Mr. Hyman said that progress was achieved through coordinating movements motivated by differing philosophies rather than by enforced uniformity. He hailed the establishment of the Joint Consultative Council of the American Jewish Committee, the American Jewish Congress and B’nai B’rith as an example of the benefits of coordination.

“When the whole framework of civilization is being torn asunder by malignant forces, those responsible for leadership of Jewish organizational life have the inescapable obligation to consult and advise and, wherever possible, to collaborate, Mr. Hyman said.
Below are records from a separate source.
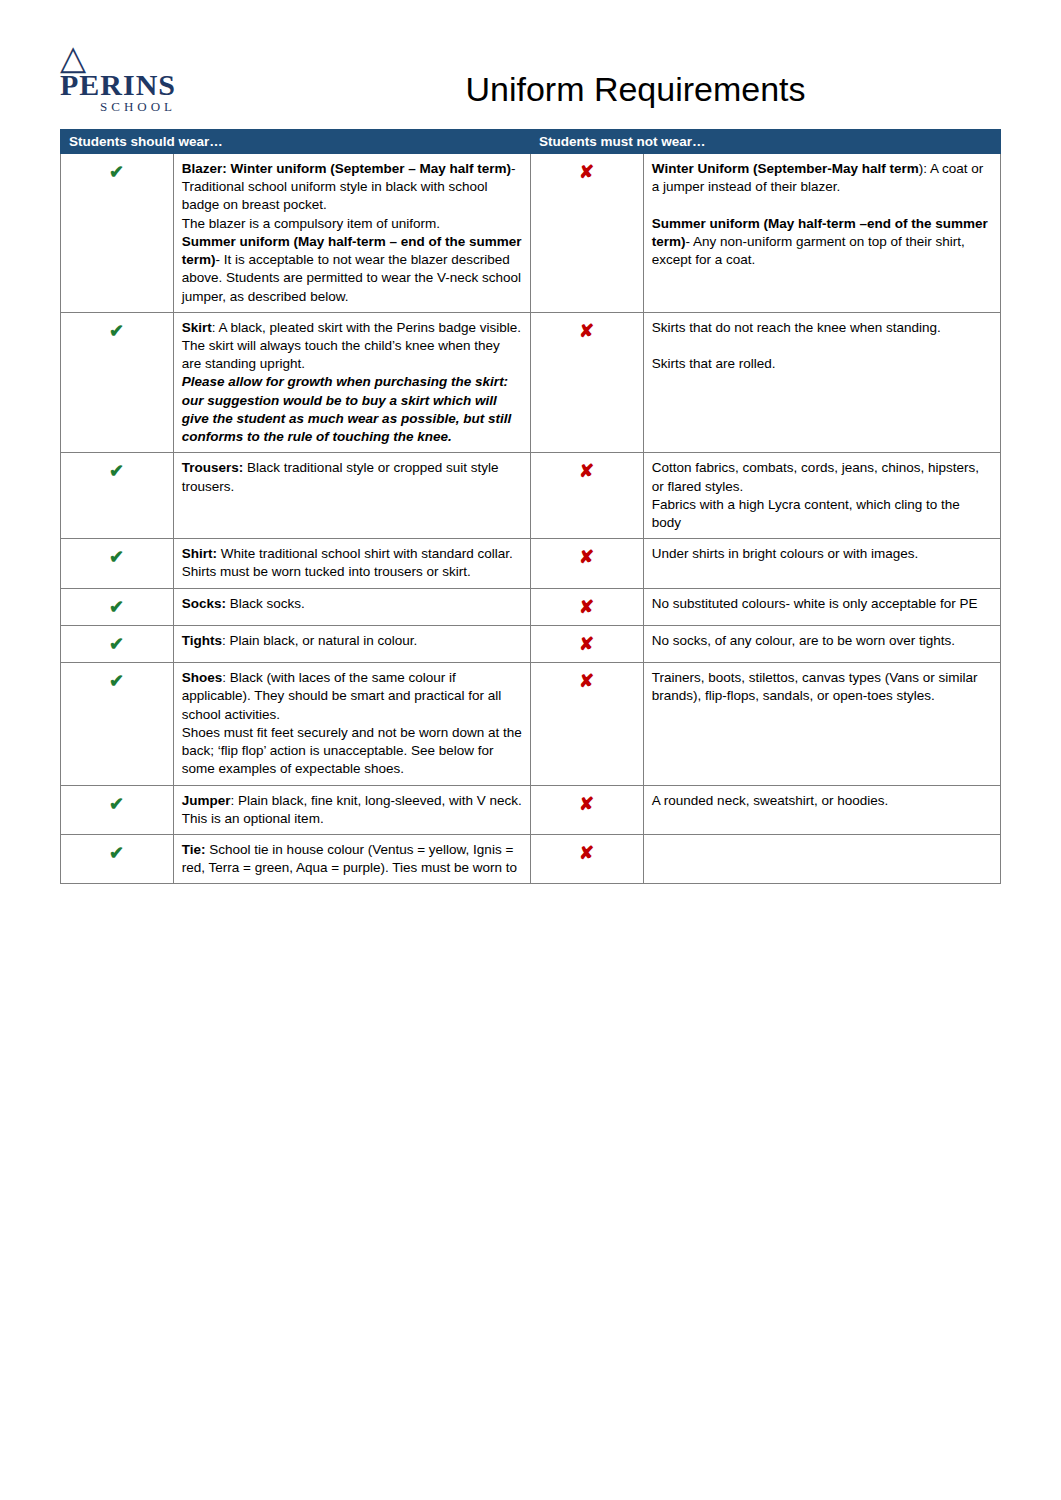△ PERINS SCHOOL
Uniform Requirements
| Students should wear… | Students must not wear… |
| --- | --- |
| ✔ | Blazer: Winter uniform (September – May half term) - Traditional school uniform style in black with school badge on breast pocket. The blazer is a compulsory item of uniform. Summer uniform (May half-term – end of the summer term) - It is acceptable to not wear the blazer described above. Students are permitted to wear the V-neck school jumper, as described below. | ✘ | Winter Uniform (September-May half term ): A coat or a jumper instead of their blazer. Summer uniform (May half-term –end of the summer term) - Any non-uniform garment on top of their shirt, except for a coat. |
| ✔ | Skirt : A black, pleated skirt with the Perins badge visible. The skirt will always touch the child’s knee when they are standing upright. Please allow for growth when purchasing the skirt: our suggestion would be to buy a skirt which will give the student as much wear as possible, but still conforms to the rule of touching the knee. | ✘ | Skirts that do not reach the knee when standing. Skirts that are rolled. |
| ✔ | Trousers: Black traditional style or cropped suit style trousers. | ✘ | Cotton fabrics, combats, cords, jeans, chinos, hipsters, or flared styles. Fabrics with a high Lycra content, which cling to the body |
| ✔ | Shirt: White traditional school shirt with standard collar. Shirts must be worn tucked into trousers or skirt. | ✘ | Under shirts in bright colours or with images. |
| ✔ | Socks: Black socks. | ✘ | No substituted colours- white is only acceptable for PE |
| ✔ | Tights : Plain black, or natural in colour. | ✘ | No socks, of any colour, are to be worn over tights. |
| ✔ | Shoes : Black (with laces of the same colour if applicable). They should be smart and practical for all school activities. Shoes must fit feet securely and not be worn down at the back; ‘flip flop’ action is unacceptable. See below for some examples of expectable shoes. | ✘ | Trainers, boots, stilettos, canvas types (Vans or similar brands), flip-flops, sandals, or open-toes styles. |
| ✔ | Jumper : Plain black, fine knit, long-sleeved, with V neck. This is an optional item. | ✘ | A rounded neck, sweatshirt, or hoodies. |
| ✔ | Tie: School tie in house colour (Ventus = yellow, Ignis = red, Terra = green, Aqua = purple). Ties must be worn to | ✘ | |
Describing the coordination of Jewish relief, he said that “almost in every country where emigrants from Germany have found a refuge there has evolved after much trial and error a central committee, or at least a recognized committee on refugee aid, training, settlement and immigration service.”

The second day of the conference was devoted primarily to trend integrating national Jewish action groups with the community and center programs, and the tendencies toward coordination of the overseas relief programs.
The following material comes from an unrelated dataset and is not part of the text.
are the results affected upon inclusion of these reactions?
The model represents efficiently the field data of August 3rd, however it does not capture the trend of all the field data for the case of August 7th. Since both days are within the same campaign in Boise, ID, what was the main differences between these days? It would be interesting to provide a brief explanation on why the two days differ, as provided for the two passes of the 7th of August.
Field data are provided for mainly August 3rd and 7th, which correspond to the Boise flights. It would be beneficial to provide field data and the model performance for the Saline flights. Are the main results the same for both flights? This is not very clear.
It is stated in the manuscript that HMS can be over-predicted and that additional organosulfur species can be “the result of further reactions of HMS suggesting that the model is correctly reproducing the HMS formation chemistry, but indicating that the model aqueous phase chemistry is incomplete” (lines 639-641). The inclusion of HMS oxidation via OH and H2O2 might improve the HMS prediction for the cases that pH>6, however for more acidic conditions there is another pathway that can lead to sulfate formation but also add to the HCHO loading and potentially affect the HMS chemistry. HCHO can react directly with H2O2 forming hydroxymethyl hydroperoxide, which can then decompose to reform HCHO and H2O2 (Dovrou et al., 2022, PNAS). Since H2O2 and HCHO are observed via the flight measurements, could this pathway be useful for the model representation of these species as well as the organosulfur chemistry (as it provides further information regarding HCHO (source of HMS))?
Morris D. Waldman, secretary of the American Jewish Committee, urged Jews to resist efforts from without and within to “blind us with emotions and confuse us with demagogic slogans.” He condemned Fascism and other anti-Semitic manifestations here and abroad, and counselled maintenance of a rational perspective.
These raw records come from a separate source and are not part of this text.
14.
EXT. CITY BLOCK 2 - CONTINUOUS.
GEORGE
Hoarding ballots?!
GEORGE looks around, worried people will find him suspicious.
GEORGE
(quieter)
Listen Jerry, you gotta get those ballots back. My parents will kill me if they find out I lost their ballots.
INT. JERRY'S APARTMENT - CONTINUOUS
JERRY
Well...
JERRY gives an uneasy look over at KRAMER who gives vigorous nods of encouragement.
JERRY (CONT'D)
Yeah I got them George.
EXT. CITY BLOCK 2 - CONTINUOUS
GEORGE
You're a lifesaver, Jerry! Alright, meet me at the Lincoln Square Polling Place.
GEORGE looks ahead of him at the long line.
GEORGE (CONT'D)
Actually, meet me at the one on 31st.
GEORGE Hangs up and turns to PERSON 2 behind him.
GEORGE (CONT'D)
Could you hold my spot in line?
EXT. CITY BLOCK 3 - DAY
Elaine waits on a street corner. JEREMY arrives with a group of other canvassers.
“The noisy symptoms of anti-Semitism need concern us less than the larger task of immunizing the public mind and building up resistance to the virus of group hatred, “Mr. Waldman said.

Rabbi Milton Steinberg, of New York, urged utilization of any land open to Jewish immigration, but saw Palestine as offering the most complete solution to social problems for the Jew entering there. “Palestine is the one land open to relatively large scale immigration,” he said.

Rabbi Steinberg declared that Palestine offered a richer Judaism even for the American Jews of “positive action and program radically different from the moral tones, philanthropy and negativism of self-defense.”

Other sessions were concerned with the function and results of research in community planning, institutional child care and care of the aged trends, and development of leadership in the centers’ group work. At general sessions this afternoon Solomon Lowenstein, of New York, presided, while Harry Greenstein, director of the Associated Jewish Charities of Baltimore, presided in the evening.